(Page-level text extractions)
[Start of section]
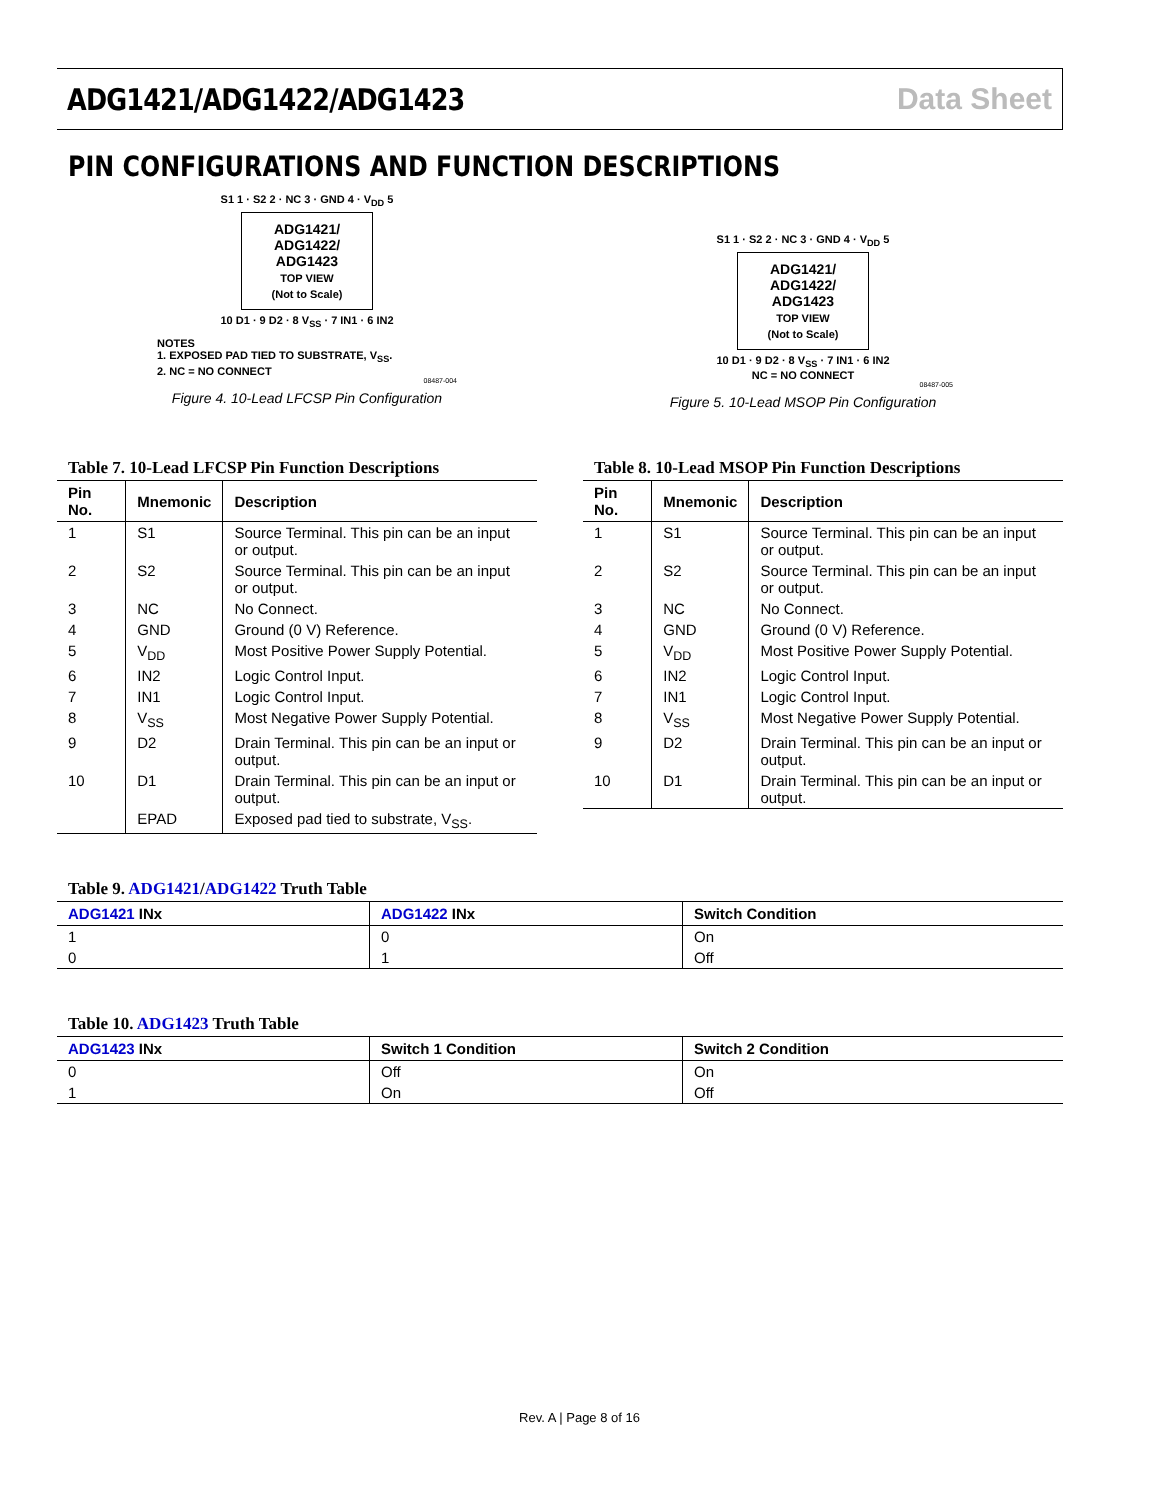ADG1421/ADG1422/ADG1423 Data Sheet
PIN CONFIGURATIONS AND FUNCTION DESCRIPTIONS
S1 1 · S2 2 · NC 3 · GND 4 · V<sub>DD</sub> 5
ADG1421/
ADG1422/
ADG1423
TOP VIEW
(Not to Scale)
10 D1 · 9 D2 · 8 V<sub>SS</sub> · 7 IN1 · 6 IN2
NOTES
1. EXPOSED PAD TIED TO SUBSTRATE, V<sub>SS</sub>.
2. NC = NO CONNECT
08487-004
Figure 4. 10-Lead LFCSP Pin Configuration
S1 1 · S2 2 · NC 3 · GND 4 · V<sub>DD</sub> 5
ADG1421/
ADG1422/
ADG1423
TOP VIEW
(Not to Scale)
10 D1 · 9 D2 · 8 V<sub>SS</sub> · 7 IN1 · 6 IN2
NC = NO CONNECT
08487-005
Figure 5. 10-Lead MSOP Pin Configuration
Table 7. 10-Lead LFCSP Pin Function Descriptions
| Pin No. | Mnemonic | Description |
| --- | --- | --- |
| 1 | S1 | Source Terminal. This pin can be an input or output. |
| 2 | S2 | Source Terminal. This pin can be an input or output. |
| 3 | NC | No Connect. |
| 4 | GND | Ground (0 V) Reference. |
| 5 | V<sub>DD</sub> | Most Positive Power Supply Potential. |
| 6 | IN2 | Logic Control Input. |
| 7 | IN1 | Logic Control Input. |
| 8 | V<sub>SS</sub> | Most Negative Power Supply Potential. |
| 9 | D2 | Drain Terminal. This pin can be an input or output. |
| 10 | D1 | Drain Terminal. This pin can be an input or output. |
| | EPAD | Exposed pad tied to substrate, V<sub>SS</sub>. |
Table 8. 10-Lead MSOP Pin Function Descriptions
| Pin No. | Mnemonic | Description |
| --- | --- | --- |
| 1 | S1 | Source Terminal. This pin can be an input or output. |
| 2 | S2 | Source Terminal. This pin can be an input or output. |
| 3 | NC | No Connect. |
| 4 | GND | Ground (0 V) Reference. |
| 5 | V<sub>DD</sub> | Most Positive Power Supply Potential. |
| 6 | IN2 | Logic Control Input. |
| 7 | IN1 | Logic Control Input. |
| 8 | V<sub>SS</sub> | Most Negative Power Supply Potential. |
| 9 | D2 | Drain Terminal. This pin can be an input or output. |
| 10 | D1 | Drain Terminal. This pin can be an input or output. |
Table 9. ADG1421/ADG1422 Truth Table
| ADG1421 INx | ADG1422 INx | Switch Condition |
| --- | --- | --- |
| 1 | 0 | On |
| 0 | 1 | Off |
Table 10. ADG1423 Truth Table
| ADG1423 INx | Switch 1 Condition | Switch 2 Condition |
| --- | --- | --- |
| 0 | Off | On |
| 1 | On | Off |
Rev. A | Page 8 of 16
[End of section]
[Start of section]
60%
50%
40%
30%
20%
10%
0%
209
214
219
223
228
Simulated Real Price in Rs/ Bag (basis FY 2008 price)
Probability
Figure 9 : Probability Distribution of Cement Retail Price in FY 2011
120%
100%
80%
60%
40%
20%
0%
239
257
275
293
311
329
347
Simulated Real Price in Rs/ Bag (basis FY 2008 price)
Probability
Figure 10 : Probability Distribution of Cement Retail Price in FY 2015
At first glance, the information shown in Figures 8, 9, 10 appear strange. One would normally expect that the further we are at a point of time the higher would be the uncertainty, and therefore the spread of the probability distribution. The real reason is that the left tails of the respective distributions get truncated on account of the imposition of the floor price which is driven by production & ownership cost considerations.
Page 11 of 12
[End of section]
» **WHAT YOU ARE ASKED TO DO**
In the entries above, the lines from the one bearing "Figure 5. 10-Lead MSOP Pin Configuration" up to and including the one bearing "Rev. A | Page 8 of 16" should be transcribed exactly; no other line is wanted.

» **EXERCISE RESULT**
Figure 5. 10-Lead MSOP Pin Configuration
Table 7. 10-Lead LFCSP Pin Function Descriptions
| Pin No. | Mnemonic | Description |
| --- | --- | --- |
| 1 | S1 | Source Terminal. This pin can be an input or output. |
| 2 | S2 | Source Terminal. This pin can be an input or output. |
| 3 | NC | No Connect. |
| 4 | GND | Ground (0 V) Reference. |
| 5 | V<sub>DD</sub> | Most Positive Power Supply Potential. |
| 6 | IN2 | Logic Control Input. |
| 7 | IN1 | Logic Control Input. |
| 8 | V<sub>SS</sub> | Most Negative Power Supply Potential. |
| 9 | D2 | Drain Terminal. This pin can be an input or output. |
| 10 | D1 | Drain Terminal. This pin can be an input or output. |
| | EPAD | Exposed pad tied to substrate, V<sub>SS</sub>. |
Table 8. 10-Lead MSOP Pin Function Descriptions
| Pin No. | Mnemonic | Description |
| --- | --- | --- |
| 1 | S1 | Source Terminal. This pin can be an input or output. |
| 2 | S2 | Source Terminal. This pin can be an input or output. |
| 3 | NC | No Connect. |
| 4 | GND | Ground (0 V) Reference. |
| 5 | V<sub>DD</sub> | Most Positive Power Supply Potential. |
| 6 | IN2 | Logic Control Input. |
| 7 | IN1 | Logic Control Input. |
| 8 | V<sub>SS</sub> | Most Negative Power Supply Potential. |
| 9 | D2 | Drain Terminal. This pin can be an input or output. |
| 10 | D1 | Drain Terminal. This pin can be an input or output. |
Table 9. ADG1421/ADG1422 Truth Table
| ADG1421 INx | ADG1422 INx | Switch Condition |
| --- | --- | --- |
| 1 | 0 | On |
| 0 | 1 | Off |
Table 10. ADG1423 Truth Table
| ADG1423 INx | Switch 1 Condition | Switch 2 Condition |
| --- | --- | --- |
| 0 | Off | On |
| 1 | On | Off |
Rev. A | Page 8 of 16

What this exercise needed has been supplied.